Não é propriamente novidade que as pandemias raramente têm um impacto uniforme nas populações. A peste negra, no século XIV, com um efeito devastador na população mundial, afetou desproporcionalmente os mais pobres, malnutridos e de zonas densamente povoadas. Tempos muito diferentes mas na pandemia atual também o risco de contrair COVID-19 não é de modo algum igual para todos. Este risco varia em função da necessidade de usar transportes públicos, da possibilidade de fazer teletrabalho (que por si está associado a profissões com salários mais elevados) e das condições de habitação que por sua vez condicionam o conforto do confinamento e mesmo a possibilidade de um isolamento eficaz. O recolhimento social tornou fulcral o acesso a canais de comunicação, com especial ênfase para o acesso à internet. Neste ponto, os mais vulneráveis serão certamente os mais carenciados, sobretudo idosos.
Há ainda a considerar a questão do acesso aos cuidados de saúde. Por esse mundo fora há já relatos de despesas muito penalizadoras para doentes COVID-19 sem seguro de saúde.
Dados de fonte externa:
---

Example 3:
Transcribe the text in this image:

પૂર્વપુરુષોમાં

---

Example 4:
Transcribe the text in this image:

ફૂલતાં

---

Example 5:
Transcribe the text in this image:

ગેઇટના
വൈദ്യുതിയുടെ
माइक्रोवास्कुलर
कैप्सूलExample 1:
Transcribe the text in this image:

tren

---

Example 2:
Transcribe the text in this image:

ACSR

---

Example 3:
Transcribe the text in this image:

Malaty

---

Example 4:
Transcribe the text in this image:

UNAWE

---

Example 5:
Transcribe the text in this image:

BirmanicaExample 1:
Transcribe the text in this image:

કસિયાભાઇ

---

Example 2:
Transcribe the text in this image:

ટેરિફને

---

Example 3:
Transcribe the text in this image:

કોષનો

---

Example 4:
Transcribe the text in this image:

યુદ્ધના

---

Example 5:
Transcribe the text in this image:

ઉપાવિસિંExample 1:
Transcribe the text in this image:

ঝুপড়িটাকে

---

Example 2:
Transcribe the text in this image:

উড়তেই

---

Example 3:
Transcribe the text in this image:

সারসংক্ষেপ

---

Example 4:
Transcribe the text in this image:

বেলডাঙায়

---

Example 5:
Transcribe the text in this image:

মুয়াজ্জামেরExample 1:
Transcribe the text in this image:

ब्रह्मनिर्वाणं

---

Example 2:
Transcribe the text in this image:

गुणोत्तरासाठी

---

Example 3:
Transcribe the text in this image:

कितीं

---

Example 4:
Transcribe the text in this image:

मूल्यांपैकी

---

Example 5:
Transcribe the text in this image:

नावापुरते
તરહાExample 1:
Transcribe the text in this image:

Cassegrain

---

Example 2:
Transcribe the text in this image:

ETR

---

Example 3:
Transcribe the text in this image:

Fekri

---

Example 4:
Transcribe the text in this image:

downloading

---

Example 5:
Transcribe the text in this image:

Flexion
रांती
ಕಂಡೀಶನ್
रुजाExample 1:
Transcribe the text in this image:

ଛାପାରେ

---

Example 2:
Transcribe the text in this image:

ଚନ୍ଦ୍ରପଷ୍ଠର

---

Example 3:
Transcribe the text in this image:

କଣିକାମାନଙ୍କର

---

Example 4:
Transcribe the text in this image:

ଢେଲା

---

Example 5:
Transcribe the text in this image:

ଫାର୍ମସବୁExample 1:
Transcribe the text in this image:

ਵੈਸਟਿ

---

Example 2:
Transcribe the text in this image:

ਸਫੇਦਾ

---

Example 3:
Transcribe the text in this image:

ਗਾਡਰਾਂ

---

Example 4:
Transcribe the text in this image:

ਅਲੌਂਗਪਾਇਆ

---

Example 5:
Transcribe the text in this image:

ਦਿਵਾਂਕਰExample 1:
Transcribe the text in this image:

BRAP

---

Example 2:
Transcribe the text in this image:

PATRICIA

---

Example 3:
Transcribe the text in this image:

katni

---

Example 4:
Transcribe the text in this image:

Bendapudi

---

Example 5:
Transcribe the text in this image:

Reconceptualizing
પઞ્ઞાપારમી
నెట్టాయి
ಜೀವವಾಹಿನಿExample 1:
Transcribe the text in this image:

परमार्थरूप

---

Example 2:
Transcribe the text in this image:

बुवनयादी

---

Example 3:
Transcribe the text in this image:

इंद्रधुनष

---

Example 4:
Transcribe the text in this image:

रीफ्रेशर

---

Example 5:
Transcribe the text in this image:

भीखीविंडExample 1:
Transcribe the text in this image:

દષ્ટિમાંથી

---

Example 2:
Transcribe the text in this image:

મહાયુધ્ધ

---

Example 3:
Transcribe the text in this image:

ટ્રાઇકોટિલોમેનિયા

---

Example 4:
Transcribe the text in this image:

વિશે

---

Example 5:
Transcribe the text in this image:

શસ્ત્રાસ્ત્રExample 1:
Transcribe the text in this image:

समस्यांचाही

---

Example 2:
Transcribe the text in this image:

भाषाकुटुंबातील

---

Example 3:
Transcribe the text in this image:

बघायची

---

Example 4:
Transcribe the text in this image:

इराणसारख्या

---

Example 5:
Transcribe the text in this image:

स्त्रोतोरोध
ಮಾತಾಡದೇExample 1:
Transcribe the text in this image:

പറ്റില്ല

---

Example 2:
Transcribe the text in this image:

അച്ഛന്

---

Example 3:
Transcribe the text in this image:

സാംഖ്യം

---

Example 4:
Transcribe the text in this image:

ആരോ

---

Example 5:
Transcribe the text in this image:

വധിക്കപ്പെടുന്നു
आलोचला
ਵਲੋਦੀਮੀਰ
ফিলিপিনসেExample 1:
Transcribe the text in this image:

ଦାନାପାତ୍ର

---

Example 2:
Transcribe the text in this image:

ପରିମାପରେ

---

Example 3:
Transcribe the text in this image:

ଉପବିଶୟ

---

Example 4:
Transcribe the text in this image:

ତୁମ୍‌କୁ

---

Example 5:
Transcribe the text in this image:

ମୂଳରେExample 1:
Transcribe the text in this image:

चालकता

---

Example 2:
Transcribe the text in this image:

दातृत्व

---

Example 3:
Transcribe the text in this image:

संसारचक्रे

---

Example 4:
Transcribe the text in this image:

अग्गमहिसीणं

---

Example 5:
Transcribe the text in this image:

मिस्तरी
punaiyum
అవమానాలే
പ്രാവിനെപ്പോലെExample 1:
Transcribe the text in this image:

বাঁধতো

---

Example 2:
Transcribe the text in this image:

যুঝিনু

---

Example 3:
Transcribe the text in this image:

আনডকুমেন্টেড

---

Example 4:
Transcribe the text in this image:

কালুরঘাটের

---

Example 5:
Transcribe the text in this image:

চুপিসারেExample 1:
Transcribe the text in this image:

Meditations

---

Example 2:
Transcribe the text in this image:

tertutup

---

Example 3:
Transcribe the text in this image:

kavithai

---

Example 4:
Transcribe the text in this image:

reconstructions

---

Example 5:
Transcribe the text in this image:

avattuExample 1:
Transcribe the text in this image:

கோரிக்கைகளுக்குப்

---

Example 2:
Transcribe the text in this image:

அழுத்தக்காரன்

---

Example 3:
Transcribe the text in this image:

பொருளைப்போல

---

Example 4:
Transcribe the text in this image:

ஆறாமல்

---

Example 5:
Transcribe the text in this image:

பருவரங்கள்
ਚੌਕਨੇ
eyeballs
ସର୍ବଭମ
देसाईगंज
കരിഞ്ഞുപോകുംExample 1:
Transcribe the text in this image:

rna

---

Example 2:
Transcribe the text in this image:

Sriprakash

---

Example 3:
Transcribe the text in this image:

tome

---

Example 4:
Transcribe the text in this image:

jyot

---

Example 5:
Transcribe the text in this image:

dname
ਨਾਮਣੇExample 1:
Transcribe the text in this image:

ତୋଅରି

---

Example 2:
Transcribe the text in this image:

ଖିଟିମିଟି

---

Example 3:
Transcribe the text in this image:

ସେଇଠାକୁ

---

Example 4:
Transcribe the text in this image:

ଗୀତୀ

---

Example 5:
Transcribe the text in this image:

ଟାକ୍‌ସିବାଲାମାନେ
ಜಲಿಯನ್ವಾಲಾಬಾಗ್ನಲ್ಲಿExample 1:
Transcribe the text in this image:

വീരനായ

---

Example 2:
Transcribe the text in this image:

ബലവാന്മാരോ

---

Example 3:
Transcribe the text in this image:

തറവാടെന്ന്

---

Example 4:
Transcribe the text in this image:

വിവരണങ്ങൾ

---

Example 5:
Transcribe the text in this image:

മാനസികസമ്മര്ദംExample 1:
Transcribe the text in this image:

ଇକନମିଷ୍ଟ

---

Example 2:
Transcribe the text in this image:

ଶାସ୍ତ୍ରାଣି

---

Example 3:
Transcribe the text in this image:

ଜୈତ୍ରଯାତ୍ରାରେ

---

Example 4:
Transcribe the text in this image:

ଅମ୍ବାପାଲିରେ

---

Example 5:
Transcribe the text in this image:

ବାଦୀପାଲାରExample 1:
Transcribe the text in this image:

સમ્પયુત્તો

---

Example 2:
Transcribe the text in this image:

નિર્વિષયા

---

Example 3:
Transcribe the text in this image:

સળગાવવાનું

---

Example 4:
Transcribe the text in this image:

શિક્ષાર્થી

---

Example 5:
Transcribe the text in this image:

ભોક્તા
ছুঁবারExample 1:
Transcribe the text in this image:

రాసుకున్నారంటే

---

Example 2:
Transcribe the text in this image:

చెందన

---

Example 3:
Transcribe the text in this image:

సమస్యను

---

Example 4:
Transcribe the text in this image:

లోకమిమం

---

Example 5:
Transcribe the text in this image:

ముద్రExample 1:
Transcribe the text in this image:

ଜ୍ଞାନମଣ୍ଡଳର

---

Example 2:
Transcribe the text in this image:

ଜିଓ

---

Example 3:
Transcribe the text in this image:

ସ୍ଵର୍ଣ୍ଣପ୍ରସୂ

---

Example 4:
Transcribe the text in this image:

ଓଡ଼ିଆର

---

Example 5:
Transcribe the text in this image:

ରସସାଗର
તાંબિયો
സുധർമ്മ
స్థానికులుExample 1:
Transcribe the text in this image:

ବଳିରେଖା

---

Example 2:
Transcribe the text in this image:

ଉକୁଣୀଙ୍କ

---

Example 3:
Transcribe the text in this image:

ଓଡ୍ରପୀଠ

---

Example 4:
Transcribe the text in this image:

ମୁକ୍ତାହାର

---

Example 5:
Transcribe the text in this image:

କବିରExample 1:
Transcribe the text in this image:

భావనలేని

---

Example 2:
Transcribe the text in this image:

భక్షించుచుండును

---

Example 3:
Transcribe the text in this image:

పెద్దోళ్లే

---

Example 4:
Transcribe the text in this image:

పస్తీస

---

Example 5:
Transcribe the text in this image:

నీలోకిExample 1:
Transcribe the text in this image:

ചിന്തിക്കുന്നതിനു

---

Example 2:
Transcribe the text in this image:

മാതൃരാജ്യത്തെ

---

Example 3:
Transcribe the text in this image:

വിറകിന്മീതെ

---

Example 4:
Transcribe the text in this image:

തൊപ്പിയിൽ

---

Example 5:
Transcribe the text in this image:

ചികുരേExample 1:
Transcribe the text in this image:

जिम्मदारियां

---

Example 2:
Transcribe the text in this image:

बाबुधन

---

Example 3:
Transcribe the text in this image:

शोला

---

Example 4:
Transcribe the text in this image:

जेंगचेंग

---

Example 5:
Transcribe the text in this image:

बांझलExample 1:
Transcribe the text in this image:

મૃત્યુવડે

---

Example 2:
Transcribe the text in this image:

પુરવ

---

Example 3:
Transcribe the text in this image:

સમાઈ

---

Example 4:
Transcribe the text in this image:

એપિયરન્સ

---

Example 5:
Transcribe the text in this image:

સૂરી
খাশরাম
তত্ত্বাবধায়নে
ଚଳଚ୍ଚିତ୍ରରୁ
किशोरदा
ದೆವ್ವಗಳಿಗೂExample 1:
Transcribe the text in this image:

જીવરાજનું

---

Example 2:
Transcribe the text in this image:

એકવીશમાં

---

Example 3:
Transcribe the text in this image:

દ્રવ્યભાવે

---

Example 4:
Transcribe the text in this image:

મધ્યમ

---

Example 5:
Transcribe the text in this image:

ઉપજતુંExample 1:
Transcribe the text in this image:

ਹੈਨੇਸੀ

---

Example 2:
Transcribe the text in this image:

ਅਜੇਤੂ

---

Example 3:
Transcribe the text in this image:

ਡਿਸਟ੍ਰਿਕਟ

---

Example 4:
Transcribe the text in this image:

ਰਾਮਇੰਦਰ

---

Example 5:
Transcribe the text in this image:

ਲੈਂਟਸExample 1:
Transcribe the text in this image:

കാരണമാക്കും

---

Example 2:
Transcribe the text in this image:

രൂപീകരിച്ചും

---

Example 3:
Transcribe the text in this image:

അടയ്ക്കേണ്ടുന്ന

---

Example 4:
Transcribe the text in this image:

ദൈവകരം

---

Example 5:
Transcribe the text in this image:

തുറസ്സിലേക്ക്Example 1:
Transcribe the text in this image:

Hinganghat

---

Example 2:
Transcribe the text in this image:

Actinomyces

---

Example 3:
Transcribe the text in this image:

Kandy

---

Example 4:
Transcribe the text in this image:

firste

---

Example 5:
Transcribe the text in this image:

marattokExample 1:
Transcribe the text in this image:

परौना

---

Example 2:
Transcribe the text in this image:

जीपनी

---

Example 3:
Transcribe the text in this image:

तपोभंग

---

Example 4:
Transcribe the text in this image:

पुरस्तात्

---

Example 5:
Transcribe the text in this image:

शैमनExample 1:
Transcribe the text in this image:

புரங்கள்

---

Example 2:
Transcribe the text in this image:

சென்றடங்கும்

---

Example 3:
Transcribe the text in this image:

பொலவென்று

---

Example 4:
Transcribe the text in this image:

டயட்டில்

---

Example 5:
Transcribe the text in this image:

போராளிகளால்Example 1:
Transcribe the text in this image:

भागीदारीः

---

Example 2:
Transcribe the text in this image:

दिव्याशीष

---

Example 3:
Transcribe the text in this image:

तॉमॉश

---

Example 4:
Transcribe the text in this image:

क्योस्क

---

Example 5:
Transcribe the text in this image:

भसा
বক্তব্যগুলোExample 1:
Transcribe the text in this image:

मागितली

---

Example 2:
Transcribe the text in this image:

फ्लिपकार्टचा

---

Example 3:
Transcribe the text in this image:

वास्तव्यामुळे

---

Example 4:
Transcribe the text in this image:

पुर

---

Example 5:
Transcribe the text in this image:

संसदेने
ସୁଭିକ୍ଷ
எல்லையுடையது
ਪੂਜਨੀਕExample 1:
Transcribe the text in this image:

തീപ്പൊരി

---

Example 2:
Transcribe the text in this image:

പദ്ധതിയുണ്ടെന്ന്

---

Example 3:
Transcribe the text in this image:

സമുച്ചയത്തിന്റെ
Em Portugal, o Serviço Nacional de Saúde tem as portas abertas para os doentes COVID-19 mas a prioridade atribuída a estes doentes está a gerar desigualdades, algumas silenciosas, no acesso a outros cuidados de saúde. E como está bem estudado, as necessidades de cuidados de saúde não satisfeitas sobrecarregam os suspeitos do costume.
Uma nota sobre as diferenças de género. Ao preparar esta crónica pretendi certificar-me do devido género do artigo definido que devia preceder a designação COVID-19. Não consegui obter um esclarecimento cabal sobre o assunto: encontrei tanto a expressão ‘a COVID-19’ como ‘o COVID-19’. Mas esta indiferença de género fica-se por aqui. Por um lado, as evidências possíveis sugerem um maior risco de saúde direto para os homens e em particular para os mais velhos. Reconhecida esta desvantagem inicial, a médio e a longo prazo tudo indica que sejam as mulheres as mais afetadas. Este é de resto um alerta deixado pelo secretário-geral das Nações Unidas. A pandemia afeta mais as mulheres por diversas vias, desde o constituírem a maioria dos trabalhadores da área da saúde, expondo-as ao risco de infeção, mas também o terem de desdobrar-se por inúmeras tarefas como o (tele)trabalho remunerado, trabalhos domésticos, o cuidado dos filhos, a educação escolar em casa e a assistência a familiares idosos. Acresce a violência doméstica e outras vulnerabilidades resultantes por exemplo da quebra da procura no setor têxtil onde as mulheres representam três quartos dos trabalhadores.
O convite para escrever esta crónica referia a partilha de experiências e das boas práticas. Dada a minha profissão, não tinha propriamente assunto do meu dia-a-dia para partilhar (mas revejo-me perfeitamente no desabafo aqui deixado pelo colega da Universidade de Aveiro sobre a avalanche de trabalho e iludiu-se quem pensou que iria ter tempo extra para dedicar à investigação). Mas o tema que mais tenho estudado é a desigualdade na saúde e no acesso aos cuidados de saúde. Desde que enveredei pela Economia da Saúde, passaram 20 anos. Nestas duas décadas, muito se investigou sobre desigualdades em saúde e no acesso aos cuidados de saúde; muitas iniciativas, mundiais, nacionais e locais, foram intentadas. No entanto, o relatório da OCDE, de 2019, Health for Everyone? Social Inequalities in Health and Health Systems, traça um cenário desanimador. A pandemia atual pouco tem de democrática e só deverá agravar as desigualdades pré-COVID.